Psicofarmaci e bambini: in Italia non c’è un’epidemia (ma l’uso non è sempre razionale)

L’Organizzazione Mondiale della Sanità ha espresso, per bocca del dottor Shekhar Saxena, direttore del Dipartimento di Salute Mentale, preoccupazione per l’aumento della prescrizione di farmaci antidepressivi in età pediatrica. Stando a quanto riportato in uno studio recentemente pubblicato sulla rivista European Neuropsychopharmacology , la percentuale di bambini a cui sono stati prescritti questi farmaci è aumentata tra il 2005 e il 2012  del 61% in Danimarca, del 54% nel Regno Unito, del 49% in Germania, del 26% negli Stati Uniti e del 18% in Olanda.
La prevalenza di prescrizione di antidepressivi nel 2012 nelle 5 nazioni che hanno partecipato allo studio varia tra 0,5% in Germania e 1,6% negli Stati Uniti.

L’entità dell’aumento desta preoccupazione, ma le cifre fornite riguardano quello che in gergo statistico viene chiamato “aumento relativo”.  Prendiamo per esempio quanto osservato in Germania: la proporzione di bambini e adolescenti che hanno ricevuto antidepressivi era di 3 per mille abitanti nel 2005 ed è aumentata a 5 per mille nel 2012. Il tasso è quasi raddoppiato, ma in termini assoluti l’aumento è di 2 per mille (pur sempre rilevante, ma un po’ meno impressionante).

Qual è la situazione italiana?

Sul numero di marzo 2016 della rivista European Child e Adolescent Psychiatry (ECAP) è stato pubblicato uno studio sulla prescrizione degli psicofarmaci in età pediatrica in Italia.
Questo studio, coordinato dal laboratorio presso cui lavoro con la collaborazione di gruppi di ricerca in differenti regioni italiane, ha monitorato le prescrizioni fatte a un campione di 5 milioni di bambini e adolescenti italiani (che corrisponde alla metà di tutta la popolazione italiana) per un periodo di 6 anni (dal 2006 al 2011).

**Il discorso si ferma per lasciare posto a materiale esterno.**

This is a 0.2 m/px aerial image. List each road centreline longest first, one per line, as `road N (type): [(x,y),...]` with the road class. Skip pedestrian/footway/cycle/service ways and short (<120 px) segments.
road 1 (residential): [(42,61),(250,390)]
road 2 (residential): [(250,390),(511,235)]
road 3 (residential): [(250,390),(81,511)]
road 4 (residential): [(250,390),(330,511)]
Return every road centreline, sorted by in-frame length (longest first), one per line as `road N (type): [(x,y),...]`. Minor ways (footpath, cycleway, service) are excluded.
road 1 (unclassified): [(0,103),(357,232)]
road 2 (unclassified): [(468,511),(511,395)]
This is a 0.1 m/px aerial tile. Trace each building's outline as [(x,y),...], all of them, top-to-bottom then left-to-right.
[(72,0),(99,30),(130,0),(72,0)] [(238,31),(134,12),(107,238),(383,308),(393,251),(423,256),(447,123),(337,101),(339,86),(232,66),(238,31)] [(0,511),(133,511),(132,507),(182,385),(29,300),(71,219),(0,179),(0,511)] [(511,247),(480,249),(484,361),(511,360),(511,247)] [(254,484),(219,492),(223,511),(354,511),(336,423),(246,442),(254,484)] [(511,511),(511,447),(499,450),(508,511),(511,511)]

Questi sono i principali risultati dello studio:

  • Nel 2011, 9.000 minori hanno ricevuto almeno una prescrizione di psicofarmaci (prescritti sulla cosiddetta “ricetta rossa”), pari a una prevalenza di prescrizione di 1,8 casi ogni 1.000 abitanti.
  • 5000 bambini e adolescenti hanno ricevuto antidepressivi (1 per 1000) , 3500 antipsicotici (0,7 per mille) e 1000 (0,2 per mille) farmaci per il trattamento della sindrome da iperattività e deficit di attenzione (ADHD)
  • La prescrizione degli psicofarmaci è risultata maggiore, come atteso, durante l’adolescenza (a 17 anni la prevalenza raggiunge il 7 per mille)
  • Non sono state osservate differenze nella prevalenza di prescrizione tra regioni o province, al contrario di quello che si osserva per altri farmaci, come per esempio gli antibiotici. Questo potrebbe indicare che non ci sono differenze geografiche significative nell’epidemiologia dei disturbi e nell’attitudine a prescrivere i farmaci
  • La prevalenza di prescrizione è rimasta costante nel tempo, con l’eccezione dei farmaci per l’ADHD il cui consumo è aumentato in maniera del tutto attesa, poiché sono entrati in commercio in Italia nel 2007.
    Nel caso degli antidepressivi la prevalenza è leggermente diminuita, da 1,3 a 1 per mille (esprimendola in termini di riduzione relativa si tratta di una diminuzione del 23%).

Prevalenza_psicofarmaci

Questo studio ha il limite di non aver potuto valutare i motivi per cui i farmaci erano stati prescritti e di aver analizzato solo le prescrizioni che vengono rimborsate dal Servizio Sanitario Nazionale (SSN), quelle cioè fatte sulla “ricetta rossa”. Alcuni medicinali, come le benzodiazepine, non sono rimborsati dal SSN e quindi è possibile che il numero di bambini e adolescenti che utilizzano psicofarmaci è lievemente sottostimato.
In ogni caso, è ragionevole pensare che in Italia i minori di 18 anni in terapia con psicofarmaci siano tra 20 e 30 mila (2-3 per mille).
Per quanto riguarda gli antidepressivi, la possibilità di sottostimare la prescrizione è bassa; la prevalenza osservata in Italia è 10 volte inferiore rispetto a Stati Uniti e Regno Unito, e 5 volte inferiore rispetto alla Germania.
Una volta tanto non siamo tra le nazioni europee con il maggior consumo di farmaci.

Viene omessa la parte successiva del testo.